PROBLEM DETAILS => Render the records below, from the start through the line containing "contrast brightness saturation: contrast 0.57, brightness", as a Markdown table with the columns Row and Line. Number each row and leave out blank lines.

[Data items]
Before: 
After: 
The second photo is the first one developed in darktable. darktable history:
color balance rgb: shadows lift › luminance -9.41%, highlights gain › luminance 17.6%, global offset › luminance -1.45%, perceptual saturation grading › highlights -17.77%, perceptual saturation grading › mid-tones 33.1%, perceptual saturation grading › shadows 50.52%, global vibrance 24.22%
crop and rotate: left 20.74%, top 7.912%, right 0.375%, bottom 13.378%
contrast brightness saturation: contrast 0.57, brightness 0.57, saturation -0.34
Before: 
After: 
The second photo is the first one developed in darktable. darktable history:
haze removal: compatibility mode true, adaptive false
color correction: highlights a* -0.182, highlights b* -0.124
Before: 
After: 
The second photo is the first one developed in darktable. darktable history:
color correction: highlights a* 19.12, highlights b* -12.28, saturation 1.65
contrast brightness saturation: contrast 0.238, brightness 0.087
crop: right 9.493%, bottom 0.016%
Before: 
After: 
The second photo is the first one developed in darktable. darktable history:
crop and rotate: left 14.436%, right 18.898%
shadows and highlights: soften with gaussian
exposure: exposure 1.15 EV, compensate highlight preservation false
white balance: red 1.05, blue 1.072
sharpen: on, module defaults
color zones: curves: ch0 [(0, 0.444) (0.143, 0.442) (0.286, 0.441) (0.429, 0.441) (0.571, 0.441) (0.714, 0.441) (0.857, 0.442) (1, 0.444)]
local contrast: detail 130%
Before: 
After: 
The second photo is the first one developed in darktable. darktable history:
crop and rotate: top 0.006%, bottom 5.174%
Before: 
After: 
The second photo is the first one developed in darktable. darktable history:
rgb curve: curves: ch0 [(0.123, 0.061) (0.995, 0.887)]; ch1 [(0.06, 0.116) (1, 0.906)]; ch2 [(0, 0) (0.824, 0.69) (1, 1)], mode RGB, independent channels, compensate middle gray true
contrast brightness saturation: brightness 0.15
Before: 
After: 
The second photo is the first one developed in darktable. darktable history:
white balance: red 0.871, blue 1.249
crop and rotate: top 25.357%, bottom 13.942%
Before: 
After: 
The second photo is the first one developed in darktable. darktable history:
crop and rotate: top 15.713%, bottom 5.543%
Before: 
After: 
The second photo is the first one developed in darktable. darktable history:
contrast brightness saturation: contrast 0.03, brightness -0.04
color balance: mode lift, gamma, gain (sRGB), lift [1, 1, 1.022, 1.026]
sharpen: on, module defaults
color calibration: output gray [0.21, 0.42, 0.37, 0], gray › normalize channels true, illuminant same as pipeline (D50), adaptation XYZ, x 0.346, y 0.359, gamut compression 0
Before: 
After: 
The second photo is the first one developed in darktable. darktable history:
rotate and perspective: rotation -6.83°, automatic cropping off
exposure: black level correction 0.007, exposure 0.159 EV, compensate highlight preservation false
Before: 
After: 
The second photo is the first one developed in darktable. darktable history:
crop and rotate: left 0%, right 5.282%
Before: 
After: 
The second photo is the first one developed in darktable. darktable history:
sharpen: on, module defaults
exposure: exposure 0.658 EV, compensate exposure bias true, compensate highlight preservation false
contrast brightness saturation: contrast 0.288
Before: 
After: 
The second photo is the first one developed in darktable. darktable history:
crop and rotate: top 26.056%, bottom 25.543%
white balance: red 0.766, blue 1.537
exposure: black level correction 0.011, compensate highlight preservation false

CORRECT OUTPUT =>
| Row | Line |
|---|---|
| 1 | Before:  |
| 2 | After:  |
| 3 | The second photo is the first one developed in darktable. darktable history: |
| 4 | color balance rgb: shadows lift › luminance -9.41%, highlights gain › luminance 17.6%, global offset › luminance -1.45%, perceptual saturation grading › highlights -17.77%, perceptual saturation grading › mid-tones 33.1%, perceptual saturation grading › shadows 50.52%, global vibrance 24.22% |
| 5 | crop and rotate: left 20.74%, top 7.912%, right 0.375%, bottom 13.378% |
| 6 | contrast brightness saturation: contrast 0.57, brightness 0.57, saturation -0.34 |